What is needed:
From the material below, work out how many lines contain "left" and answer with the number only.

Supplied data:

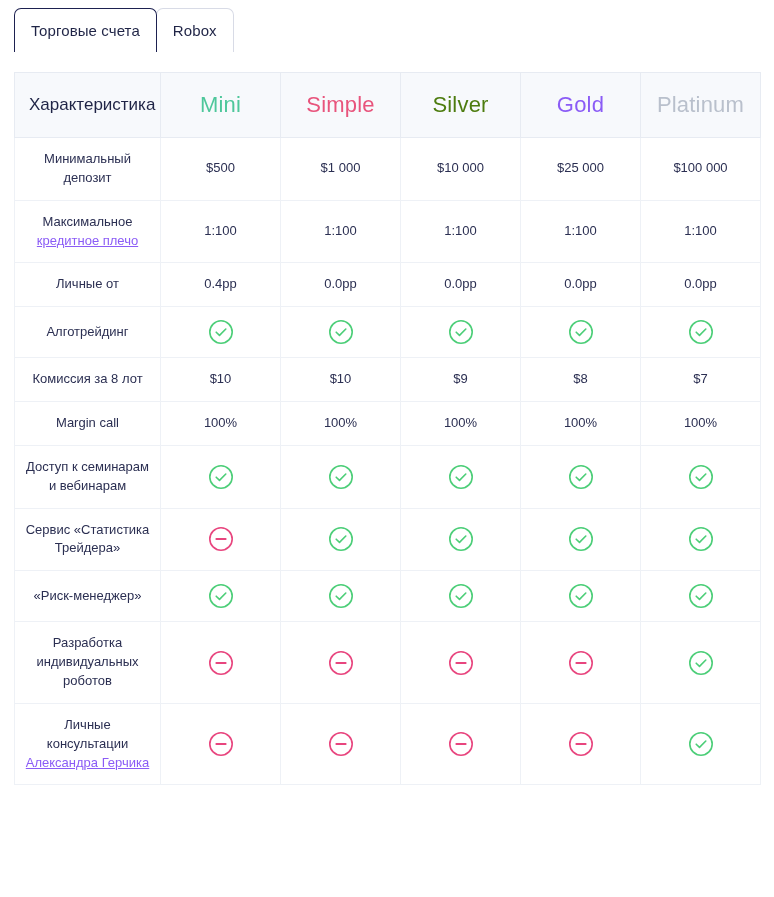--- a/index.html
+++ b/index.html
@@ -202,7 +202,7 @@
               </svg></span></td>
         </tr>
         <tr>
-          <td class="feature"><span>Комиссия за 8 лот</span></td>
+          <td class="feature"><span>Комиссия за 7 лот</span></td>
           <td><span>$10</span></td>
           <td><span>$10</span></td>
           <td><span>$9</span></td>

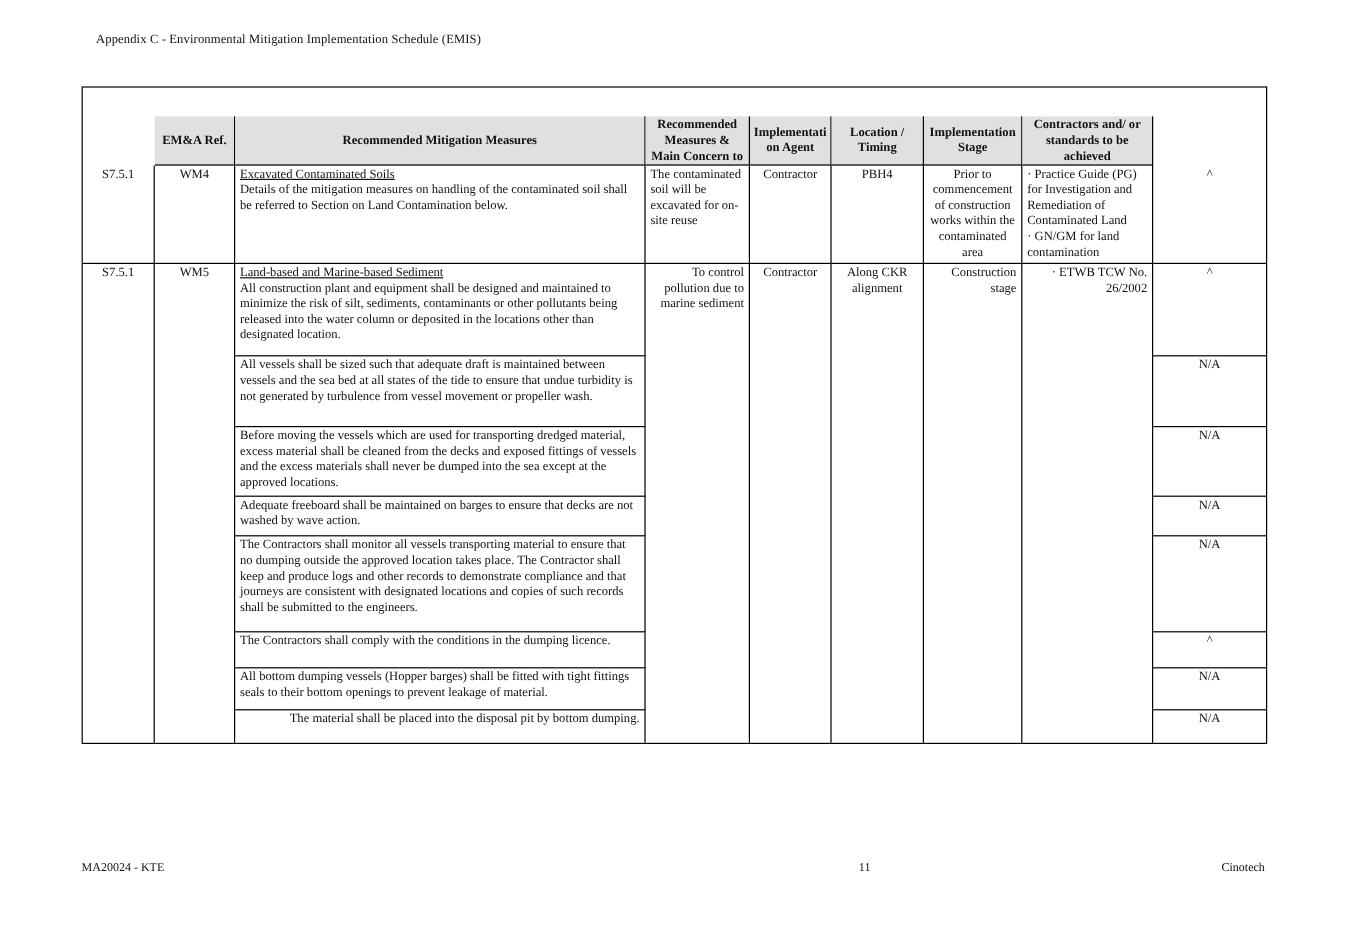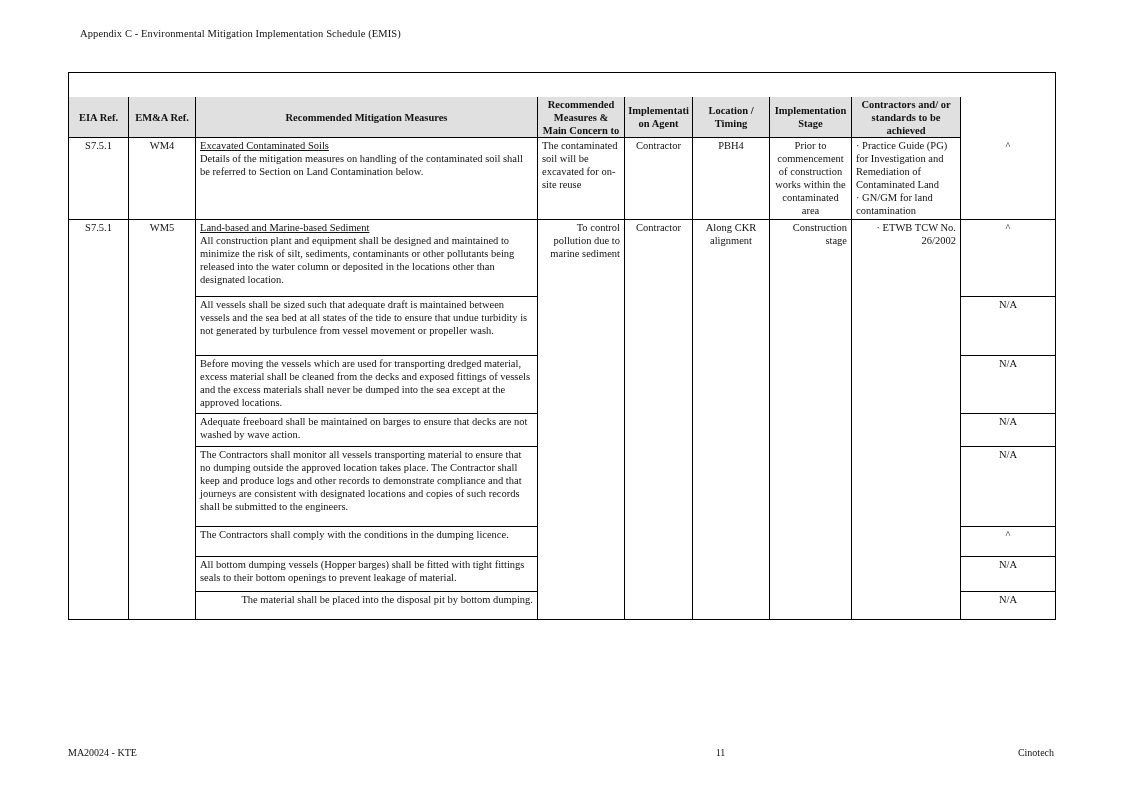--- a/index.html
+++ b/index.html
@@ -56,9 +56,6 @@
 
 <div class="emis-table">
 
-  <div class="cell th c1 r1">
-      <div>EIA Ref.</div>
-    </div>
   <div class="cell th c2 r1">
       <div>EM&amp;A Ref.</div>
     </div>

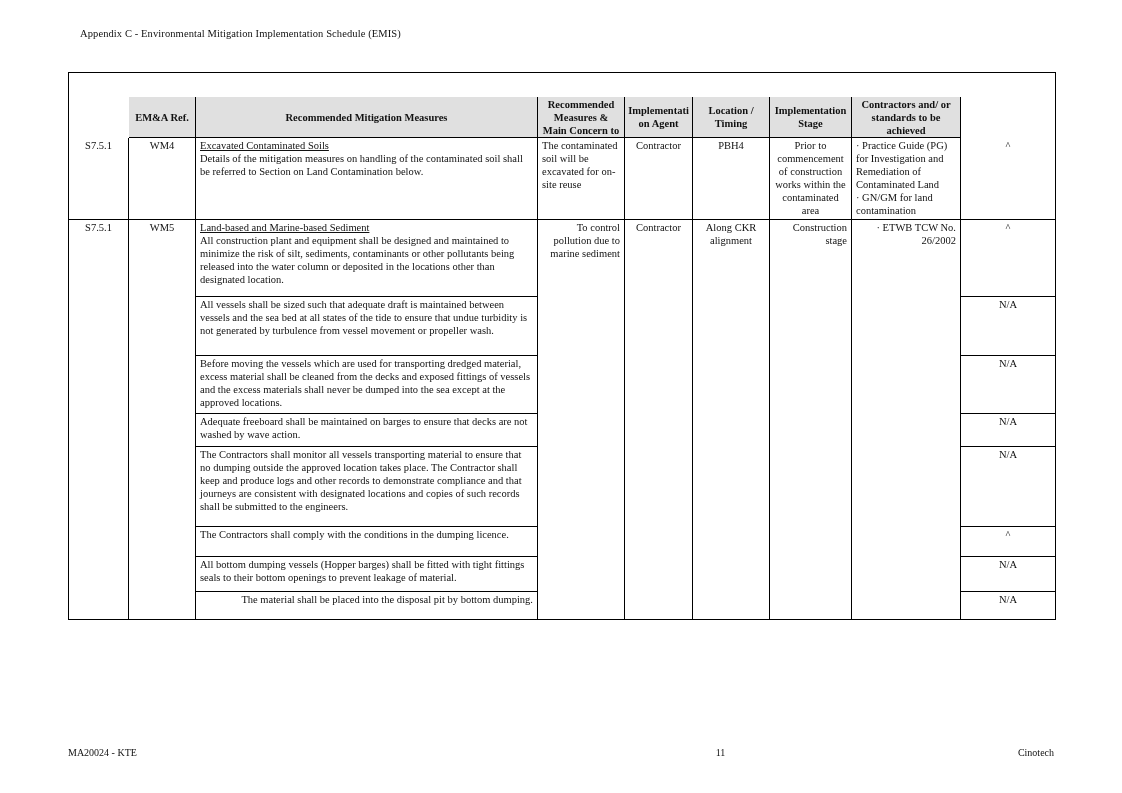--- a/index.html
+++ b/index.html
@@ -42,7 +42,7 @@
   .tc{text-align:center;}
   .u{text-decoration:underline;}
   .footer{
-    position:absolute;left:68px;top:747px;width:986px;display:flex;
+    position:absolute;left:68px;top:718px;width:986px;display:flex;
     font-size:10px;
   }
   .footer .fl{flex:1;text-align:left;}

Solution to the problem:
3